The hidden costs of the 'defund the police' movement
Washington Examiner
June 7, 2021
During this same period, the real slaughter was perpetrated by civilians on each other. From 2015 to 2019, the number of homicides each year varied from about 15,000 to 17,000, but in 2020, the number skyrocketed to more than 20,000. In all these years, the number of black and white people killed was about the same, and most were intraracial. These are appalling numbers, but the “slaughter” is by people perpetrated on their own race, and the number of unarmed and compliant civilians killed by police is minuscule by comparison.
Are these innocent deaths just martyrs to the cause? Of course not. They are tragedies that should be eliminated, including with criminal prosecution when warranted, as in the George Floyd case. But proposals to reduce armed law enforcement rather than deal with the aberrational bad apples among the police will make the problem of innocent deaths much, much worse.
Why did murders spike in 2020? Because the "defund the police" movement got what it wanted — considerably reduced policing. The data are overwhelming that when police activity is cut back, crime surges. Beginning in December of 2015, in the wake of the Laquan McDonald murder, Chicago police reduced their aggressive patrols. Paul Cassell and Richard Fowles found that the reduction was immediately followed by a large increase in crime. For example, the number of murders increased from 480 in 2015 to 754 in 2016. Controlling for numerous variables, they determined: “Because of fewer stops in 2016, it appears that (conservatively calculating) approximately 245 additional victims were killed and 1,108 additional shootings occurred in that year alone.”
There are on average 15 police killings in Illinois each year. If that were lowered to zero by taking all the police off the streets, the trade-off would have been the saving of 15 lives and the loss of at least 245. Suppose the estimate is double reality. Then it would be 15 to 122. That looks like a very bad trade-off in any sensible cost-benefit analysis. And consider its racial implications. The victims are minorities: “Of the 2016 victims, 78% were African-American, 16% were Hispanic, and 5% were white.” Cassell has done a similar nationwide study of the effect of the demonstrations that occurred in 2020 with the resultant attacks on the police. Again, the data show the same striking correlation between the protests, attacks on the police, police pullbacks, and a spike in violent crime in large cities.
I am gathering more qualitative data on the effects of paralyzing the police, which happens because of war, riots, natural catastrophes, and police strikes. So far, it is the same story — paralyze the police, and crime explodes. The one exception that I have found is telling. In 1941, the Communist Party of the Netherlands called for a general strike in Amsterdam to protest the Nazi occupation. The police joined, but the protest was violently suppressed within 48 hours.

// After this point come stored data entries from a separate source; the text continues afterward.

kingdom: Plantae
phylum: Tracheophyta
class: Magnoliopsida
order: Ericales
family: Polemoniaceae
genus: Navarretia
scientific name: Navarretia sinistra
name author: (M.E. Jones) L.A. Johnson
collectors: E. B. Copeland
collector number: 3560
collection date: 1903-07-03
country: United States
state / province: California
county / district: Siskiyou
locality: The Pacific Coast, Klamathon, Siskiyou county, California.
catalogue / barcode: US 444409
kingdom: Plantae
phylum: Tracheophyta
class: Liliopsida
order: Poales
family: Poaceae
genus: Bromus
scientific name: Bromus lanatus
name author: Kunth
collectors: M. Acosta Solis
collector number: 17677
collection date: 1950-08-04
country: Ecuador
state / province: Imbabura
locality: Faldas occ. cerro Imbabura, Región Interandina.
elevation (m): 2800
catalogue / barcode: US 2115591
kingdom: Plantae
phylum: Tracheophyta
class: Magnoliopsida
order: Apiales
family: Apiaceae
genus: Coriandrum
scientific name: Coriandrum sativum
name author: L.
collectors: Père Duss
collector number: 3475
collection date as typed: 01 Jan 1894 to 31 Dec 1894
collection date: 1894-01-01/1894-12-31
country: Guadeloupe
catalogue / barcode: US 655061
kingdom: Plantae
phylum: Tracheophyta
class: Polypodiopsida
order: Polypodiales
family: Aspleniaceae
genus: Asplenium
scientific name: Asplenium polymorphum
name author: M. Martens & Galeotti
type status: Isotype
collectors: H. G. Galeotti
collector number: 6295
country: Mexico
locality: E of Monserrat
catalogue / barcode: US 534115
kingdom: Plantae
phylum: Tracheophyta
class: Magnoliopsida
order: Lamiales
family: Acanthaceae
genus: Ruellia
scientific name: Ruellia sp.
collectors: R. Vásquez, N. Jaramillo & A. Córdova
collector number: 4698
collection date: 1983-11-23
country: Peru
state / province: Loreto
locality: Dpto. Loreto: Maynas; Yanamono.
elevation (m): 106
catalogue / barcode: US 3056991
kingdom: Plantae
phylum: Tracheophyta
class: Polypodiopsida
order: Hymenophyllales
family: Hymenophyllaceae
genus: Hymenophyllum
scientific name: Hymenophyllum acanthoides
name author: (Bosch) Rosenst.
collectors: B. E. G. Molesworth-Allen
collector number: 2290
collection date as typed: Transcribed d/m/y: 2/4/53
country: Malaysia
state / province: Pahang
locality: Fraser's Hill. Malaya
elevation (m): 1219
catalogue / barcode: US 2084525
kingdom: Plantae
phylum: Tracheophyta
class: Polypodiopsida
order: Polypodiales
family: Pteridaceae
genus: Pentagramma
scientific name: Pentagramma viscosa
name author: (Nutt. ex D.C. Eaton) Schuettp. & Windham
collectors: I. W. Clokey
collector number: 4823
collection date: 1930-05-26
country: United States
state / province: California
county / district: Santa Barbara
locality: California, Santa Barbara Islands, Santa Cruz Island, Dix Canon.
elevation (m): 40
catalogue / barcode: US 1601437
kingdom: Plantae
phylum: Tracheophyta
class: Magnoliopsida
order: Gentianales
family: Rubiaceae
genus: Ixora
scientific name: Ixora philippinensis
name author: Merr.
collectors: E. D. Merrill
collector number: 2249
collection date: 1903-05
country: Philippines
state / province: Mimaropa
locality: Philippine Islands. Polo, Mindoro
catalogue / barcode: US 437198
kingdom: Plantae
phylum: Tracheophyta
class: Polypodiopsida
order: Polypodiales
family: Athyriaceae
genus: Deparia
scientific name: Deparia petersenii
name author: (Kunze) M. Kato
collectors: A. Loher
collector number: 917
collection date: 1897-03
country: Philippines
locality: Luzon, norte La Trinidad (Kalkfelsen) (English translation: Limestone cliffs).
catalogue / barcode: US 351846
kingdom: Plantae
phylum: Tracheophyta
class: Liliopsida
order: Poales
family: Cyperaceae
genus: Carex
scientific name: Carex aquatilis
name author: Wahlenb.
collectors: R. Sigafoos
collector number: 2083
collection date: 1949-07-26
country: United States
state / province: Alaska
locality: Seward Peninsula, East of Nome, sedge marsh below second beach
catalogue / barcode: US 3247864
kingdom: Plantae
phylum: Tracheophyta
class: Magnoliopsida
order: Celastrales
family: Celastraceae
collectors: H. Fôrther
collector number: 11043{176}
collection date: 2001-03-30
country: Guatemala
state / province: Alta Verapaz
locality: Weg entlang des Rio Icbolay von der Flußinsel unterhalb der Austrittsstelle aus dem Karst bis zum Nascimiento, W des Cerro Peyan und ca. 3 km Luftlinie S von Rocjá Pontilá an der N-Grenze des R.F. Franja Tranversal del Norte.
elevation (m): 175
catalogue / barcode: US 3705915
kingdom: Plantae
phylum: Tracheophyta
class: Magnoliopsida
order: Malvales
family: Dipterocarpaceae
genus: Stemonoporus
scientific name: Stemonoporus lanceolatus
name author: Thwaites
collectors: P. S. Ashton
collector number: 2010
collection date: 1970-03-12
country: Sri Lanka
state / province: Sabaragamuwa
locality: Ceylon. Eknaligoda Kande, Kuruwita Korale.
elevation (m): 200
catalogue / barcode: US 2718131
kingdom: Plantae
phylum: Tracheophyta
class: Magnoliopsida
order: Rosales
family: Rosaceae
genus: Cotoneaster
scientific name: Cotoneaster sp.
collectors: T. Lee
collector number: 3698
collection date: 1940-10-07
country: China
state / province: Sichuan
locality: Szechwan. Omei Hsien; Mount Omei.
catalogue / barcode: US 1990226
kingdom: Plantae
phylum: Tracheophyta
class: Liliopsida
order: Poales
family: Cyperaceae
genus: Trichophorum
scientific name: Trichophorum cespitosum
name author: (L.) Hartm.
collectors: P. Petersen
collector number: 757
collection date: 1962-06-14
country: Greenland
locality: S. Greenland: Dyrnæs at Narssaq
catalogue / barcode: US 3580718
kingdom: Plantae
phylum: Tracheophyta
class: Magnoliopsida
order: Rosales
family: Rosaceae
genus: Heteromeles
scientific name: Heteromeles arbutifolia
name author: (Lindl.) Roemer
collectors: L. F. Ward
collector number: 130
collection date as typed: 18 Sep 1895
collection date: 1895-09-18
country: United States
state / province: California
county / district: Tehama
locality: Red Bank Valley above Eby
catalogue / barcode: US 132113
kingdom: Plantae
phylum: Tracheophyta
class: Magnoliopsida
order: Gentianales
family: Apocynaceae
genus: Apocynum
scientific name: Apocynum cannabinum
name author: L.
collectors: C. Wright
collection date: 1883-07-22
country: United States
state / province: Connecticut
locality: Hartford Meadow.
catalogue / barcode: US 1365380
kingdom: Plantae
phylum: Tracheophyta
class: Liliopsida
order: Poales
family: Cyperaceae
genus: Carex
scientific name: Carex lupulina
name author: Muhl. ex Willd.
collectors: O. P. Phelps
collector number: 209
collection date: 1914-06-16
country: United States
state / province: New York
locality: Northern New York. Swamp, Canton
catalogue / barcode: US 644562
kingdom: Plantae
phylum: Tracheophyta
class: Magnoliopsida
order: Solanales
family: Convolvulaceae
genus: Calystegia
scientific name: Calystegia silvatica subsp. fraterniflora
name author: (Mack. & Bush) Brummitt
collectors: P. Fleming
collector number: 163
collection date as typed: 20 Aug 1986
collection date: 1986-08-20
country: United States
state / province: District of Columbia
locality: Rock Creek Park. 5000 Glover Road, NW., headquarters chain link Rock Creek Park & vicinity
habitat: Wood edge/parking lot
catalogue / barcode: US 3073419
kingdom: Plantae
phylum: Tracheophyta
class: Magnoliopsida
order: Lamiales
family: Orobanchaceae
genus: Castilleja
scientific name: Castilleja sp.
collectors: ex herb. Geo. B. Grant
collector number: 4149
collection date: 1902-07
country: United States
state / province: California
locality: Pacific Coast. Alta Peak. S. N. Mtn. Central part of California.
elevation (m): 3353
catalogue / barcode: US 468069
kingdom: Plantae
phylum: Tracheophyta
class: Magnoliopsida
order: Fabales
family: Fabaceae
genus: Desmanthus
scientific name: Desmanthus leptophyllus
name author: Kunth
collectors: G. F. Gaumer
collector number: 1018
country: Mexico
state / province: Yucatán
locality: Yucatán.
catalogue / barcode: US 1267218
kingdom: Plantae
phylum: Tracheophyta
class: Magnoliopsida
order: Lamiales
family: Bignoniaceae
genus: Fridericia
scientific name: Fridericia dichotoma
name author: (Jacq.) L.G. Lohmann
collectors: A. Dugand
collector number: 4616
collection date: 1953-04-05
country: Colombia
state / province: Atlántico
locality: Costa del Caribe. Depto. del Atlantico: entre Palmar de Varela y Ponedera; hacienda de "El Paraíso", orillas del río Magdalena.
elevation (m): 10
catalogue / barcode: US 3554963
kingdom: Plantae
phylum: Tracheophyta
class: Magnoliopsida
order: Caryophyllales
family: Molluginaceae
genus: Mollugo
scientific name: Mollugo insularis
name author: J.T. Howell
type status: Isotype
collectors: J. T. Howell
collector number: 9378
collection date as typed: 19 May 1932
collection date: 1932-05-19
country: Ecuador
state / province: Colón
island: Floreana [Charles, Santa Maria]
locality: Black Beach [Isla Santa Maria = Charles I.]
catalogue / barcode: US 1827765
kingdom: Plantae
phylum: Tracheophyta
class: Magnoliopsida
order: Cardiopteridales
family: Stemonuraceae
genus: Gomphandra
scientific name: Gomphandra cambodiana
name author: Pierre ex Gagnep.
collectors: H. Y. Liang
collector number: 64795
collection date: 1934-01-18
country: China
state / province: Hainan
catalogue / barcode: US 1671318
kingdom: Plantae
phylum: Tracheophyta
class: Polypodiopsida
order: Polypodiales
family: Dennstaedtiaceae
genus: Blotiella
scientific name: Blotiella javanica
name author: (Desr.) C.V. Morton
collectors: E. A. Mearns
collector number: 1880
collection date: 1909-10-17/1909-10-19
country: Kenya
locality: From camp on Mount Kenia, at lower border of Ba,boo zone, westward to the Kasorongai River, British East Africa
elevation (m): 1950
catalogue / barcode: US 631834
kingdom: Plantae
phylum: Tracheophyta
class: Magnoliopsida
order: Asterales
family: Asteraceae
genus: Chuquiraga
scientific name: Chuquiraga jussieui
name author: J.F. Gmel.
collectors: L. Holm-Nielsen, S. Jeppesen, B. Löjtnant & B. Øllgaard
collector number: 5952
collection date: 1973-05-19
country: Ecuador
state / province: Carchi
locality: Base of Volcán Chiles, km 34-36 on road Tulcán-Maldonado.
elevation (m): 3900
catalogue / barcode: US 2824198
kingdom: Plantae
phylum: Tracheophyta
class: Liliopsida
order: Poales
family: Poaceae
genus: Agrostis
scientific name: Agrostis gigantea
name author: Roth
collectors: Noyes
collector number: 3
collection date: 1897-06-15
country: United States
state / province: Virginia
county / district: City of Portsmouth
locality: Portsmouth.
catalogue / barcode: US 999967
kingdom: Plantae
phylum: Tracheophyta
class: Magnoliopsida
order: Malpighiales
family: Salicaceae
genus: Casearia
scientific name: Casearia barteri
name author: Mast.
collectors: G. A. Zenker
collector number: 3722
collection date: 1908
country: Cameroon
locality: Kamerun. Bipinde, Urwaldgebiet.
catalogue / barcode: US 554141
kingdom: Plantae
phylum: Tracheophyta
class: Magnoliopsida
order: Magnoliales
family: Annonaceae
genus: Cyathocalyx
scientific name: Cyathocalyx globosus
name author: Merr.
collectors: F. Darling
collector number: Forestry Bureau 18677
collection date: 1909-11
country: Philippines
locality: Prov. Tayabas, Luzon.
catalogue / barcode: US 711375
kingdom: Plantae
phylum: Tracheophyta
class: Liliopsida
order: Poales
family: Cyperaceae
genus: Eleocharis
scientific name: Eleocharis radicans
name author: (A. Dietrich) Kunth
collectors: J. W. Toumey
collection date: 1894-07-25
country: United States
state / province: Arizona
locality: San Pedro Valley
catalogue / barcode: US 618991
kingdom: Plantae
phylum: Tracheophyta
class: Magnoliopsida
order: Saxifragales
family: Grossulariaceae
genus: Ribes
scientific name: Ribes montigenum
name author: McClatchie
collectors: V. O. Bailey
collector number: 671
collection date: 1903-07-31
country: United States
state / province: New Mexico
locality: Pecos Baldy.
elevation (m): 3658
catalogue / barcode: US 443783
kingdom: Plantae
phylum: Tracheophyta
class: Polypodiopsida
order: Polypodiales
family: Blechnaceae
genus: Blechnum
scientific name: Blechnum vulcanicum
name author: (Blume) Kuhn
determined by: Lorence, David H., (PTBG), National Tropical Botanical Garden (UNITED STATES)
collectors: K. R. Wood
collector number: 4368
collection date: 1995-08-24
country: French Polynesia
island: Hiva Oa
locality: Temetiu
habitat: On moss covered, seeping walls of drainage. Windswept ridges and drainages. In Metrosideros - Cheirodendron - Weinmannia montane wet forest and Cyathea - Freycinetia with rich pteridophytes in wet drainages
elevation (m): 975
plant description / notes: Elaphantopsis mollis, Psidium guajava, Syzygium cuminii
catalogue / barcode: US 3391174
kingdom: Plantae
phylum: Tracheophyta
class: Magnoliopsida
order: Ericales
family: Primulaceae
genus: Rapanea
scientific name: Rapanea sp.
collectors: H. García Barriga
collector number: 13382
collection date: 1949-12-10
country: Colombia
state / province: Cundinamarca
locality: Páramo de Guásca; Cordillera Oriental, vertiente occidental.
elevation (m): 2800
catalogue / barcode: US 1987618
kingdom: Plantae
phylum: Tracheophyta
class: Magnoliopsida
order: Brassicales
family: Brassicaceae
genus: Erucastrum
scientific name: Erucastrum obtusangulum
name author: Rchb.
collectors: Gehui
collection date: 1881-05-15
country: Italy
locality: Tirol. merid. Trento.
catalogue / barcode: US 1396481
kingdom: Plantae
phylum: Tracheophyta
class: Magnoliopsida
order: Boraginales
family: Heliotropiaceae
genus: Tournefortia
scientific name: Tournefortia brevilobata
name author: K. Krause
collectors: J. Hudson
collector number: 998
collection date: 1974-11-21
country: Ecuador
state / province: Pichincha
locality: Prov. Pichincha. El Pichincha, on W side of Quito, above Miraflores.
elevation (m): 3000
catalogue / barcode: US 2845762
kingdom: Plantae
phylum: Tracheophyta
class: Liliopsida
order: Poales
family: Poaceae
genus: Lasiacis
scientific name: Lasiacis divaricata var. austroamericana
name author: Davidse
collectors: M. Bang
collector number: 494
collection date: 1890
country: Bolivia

The relationship between crime and policing is now accepted among criminologists. Criminologist Richard Rosenfeld wrote, “These days, few knowledgeable students of crime dispute the idea that the quantity or quality of policing has an impact on crime.” Another empirical study by Bocar Ba and Roman Rivera “would appear to confirm the 'Ferguson Effect' theory — that increased scrutiny of police tactics and increased political pressure to prosecute police misconduct leads to reduced effort by officers and causes crime to rise.” Importantly, their study also showed that reform done cooperatively with the police rather than by demonizing them can have a positive effect: “We find that an increase in self-monitoring significantly reduces allegations of constitutional violations, but it does not reduce officer effectiveness, as neither arrests nor crime are affected.”
It is a deadly fantasy that replacing the police with counselors and social workers will result in more effective law enforcement and fewer innocent lives lost. To save lives, the impoverished areas of large cities need more, rather than less, of a police presence, although its quality should be improved. The biggest tragedy of this misguided flirtation with a deadly fantasy is that it deflects attention from the significant causes of violence in society — poverty, early childhood development, lack of education, and poor employment prospects — and the real locus of racism and humiliating behavior in policing, which lies more in everyday street encounters than violent confrontations.
Rather than demonize the police, who have a dangerous and difficult job that for the most part keeps us safe, we should search for ways to alleviate the underlying social conditions that trap lives in a world of violence and criminality and focus on weeding out the bad apples while improving the professionalism of the police.